If Deja Vu offered some hope Scott was trying to use his style to compliment story and character, his remake of The Taking of Pelham 1 2 3 dispenses that momentum quickly, leading the viewer into an anticlimactic cat and mouse game streamlined by his aforementioned auteurist tendencies. During the frenzied opening credit sequence, Scott swirls around NYC combining fast motion, slow motion, and endless variations in between as if his camera is being flushed down the preverbal toilet. This satellite inspired omniscient eye does nothing to advance the film in any way, except to nail home the fact that this is a Tony Scott film. As the tatted high-jacker (John Travolta) and MTA dispatcher (Denzel Washington) battle out their way with words, Scott occasionally warps back into this visual framework, juggling the interiors of the train, tunnel, and even the command center of the MTA as if they were cavernous labyrinths of cinematic possibility. But as usual, it’s all for show, no substance, no mentality, no point. These characters exist primarily for Scott to manipulate the frame in the same tired way he’s be doing for going on a decade, and finding any entertainment, let alone subtext in this mashed world of hyper-kinetic movement is getting harder and harder.
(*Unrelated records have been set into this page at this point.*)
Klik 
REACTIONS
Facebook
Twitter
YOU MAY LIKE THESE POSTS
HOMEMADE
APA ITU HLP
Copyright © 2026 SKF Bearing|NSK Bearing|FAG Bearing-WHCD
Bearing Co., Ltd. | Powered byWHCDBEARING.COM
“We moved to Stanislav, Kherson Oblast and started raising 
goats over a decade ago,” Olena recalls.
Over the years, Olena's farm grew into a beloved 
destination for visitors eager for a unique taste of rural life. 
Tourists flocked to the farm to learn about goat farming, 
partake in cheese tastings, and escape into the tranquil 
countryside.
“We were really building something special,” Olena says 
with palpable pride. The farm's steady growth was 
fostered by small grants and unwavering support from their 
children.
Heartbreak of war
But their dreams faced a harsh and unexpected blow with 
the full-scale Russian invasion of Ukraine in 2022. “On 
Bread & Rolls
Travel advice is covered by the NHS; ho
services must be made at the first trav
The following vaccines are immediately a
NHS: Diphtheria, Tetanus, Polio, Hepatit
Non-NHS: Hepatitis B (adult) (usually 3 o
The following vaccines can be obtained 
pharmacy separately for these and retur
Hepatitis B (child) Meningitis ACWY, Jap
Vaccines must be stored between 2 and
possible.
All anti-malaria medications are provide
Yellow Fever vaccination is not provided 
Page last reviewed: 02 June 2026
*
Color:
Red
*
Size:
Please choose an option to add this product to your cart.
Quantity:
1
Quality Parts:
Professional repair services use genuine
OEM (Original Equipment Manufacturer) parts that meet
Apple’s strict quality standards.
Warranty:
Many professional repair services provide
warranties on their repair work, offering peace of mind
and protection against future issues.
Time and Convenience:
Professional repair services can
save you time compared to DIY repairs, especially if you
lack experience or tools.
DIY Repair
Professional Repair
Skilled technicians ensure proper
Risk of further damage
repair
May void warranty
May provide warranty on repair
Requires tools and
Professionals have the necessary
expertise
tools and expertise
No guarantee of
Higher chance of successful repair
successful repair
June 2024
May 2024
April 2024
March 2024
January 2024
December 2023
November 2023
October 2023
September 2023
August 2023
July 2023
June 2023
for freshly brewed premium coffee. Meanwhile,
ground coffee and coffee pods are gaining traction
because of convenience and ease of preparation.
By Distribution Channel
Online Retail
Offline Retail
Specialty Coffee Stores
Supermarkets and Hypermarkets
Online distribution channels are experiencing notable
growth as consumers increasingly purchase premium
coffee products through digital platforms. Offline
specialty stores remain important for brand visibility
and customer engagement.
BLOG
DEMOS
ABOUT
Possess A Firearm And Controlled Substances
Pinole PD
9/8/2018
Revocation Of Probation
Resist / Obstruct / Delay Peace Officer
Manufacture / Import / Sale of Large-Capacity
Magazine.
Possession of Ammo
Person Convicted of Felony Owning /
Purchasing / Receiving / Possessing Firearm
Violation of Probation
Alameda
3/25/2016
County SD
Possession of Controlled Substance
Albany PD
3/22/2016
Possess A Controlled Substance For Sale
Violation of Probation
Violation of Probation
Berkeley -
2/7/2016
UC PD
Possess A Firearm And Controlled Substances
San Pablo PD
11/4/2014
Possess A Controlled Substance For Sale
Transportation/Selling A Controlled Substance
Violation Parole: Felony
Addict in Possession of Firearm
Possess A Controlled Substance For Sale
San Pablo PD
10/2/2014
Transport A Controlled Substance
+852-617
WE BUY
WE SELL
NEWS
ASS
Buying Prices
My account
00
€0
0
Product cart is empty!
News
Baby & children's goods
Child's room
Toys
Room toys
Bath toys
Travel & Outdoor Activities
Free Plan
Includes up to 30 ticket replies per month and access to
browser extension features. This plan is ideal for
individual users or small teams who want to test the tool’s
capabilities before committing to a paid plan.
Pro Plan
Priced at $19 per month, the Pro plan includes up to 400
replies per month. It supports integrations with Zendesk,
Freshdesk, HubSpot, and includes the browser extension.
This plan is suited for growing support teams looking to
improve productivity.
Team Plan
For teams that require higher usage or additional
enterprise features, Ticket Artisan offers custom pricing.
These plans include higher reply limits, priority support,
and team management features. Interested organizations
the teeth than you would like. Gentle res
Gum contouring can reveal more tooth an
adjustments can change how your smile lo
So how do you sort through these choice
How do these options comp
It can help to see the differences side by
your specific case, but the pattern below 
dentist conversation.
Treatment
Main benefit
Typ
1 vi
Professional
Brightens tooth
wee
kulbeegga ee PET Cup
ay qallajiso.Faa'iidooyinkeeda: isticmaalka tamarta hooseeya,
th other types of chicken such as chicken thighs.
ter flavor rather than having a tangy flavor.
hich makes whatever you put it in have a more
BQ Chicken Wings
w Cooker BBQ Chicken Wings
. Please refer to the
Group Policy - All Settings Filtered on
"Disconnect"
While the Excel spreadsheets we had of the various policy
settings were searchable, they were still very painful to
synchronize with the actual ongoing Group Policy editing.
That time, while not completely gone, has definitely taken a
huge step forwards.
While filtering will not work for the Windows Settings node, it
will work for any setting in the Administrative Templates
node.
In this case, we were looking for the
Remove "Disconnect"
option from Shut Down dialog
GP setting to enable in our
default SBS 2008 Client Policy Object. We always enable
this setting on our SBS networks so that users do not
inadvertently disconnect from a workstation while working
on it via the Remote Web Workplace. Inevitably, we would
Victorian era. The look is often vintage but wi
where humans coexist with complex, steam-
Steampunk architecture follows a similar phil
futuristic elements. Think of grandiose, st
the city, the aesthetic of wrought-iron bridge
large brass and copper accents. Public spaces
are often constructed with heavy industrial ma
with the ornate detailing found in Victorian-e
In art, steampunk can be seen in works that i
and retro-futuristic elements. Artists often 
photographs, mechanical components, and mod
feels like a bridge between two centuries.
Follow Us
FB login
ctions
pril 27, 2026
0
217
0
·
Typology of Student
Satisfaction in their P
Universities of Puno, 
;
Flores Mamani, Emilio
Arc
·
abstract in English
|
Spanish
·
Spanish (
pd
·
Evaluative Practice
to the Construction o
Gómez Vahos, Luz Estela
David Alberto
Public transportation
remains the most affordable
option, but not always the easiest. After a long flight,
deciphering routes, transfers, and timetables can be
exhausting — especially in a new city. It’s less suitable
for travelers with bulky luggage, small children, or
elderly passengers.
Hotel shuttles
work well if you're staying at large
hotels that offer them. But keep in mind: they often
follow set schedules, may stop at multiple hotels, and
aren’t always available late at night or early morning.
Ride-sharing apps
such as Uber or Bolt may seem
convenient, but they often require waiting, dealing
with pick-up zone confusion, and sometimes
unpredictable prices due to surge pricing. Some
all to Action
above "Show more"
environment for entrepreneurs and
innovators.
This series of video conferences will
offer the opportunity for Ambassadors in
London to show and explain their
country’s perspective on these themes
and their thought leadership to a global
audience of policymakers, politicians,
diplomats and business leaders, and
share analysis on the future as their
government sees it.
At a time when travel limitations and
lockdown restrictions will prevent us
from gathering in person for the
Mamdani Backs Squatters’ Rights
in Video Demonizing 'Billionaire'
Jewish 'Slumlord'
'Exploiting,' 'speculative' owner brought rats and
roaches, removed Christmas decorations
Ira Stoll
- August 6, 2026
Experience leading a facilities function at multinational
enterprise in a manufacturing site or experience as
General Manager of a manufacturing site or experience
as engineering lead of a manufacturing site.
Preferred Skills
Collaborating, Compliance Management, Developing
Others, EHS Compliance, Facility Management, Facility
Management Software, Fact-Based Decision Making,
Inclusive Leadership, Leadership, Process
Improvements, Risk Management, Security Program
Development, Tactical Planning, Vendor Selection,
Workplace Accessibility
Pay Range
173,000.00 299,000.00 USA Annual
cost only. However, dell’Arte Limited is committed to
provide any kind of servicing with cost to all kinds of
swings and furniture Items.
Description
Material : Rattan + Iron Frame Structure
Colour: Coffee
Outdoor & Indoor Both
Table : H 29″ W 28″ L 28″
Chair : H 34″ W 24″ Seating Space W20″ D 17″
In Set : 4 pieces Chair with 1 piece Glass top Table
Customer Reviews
The Shield: Season 7 (Ryan, 2008)
During the final season of The Shield, retribution comes in many forms. For some characters it’s death, while for others minor victories reveal themselves as lifelong triumphs. But for corrupt cop Vic Mackey there’s a special kind of comeuppance. This makes the excellent Series finale directed by Clark Johnson all the more involving, because Mackey finally sheds his false image of American hero and reveals himself to the viewer exactly how Dutch and Claudette have seen him the entire tenure of the show; as a lethal disease. Mackey infects everyone around him and Shane’s final note lyrically states that he “wishes he never met Vic”, a closing statement of great weight and honesty. Moments like these finally complete the disturbing mosaic The Strike Team has created over the years. Despite the arrests they’ve made, the drugs they’ve confiscated, or the innocents they’ve saved, it was all done with a plagued moral objective that favored vice over virtue. Series creator Shawn Ryan avoids tying up every loose end, even allowing Vic one last moment of antiauthoritarian rage. Cornered and alone, Vic retreats to his two instruments of power; his gun and his street smarts, succumbing to the reality that his fatal flaws are the only traits that have kept him alive this long. For all the many fascinating characters of The Shield, Season 7 ultimately shows the ties that bind family together and the moments that break them apart forever. It’s a thin red line between one or the other.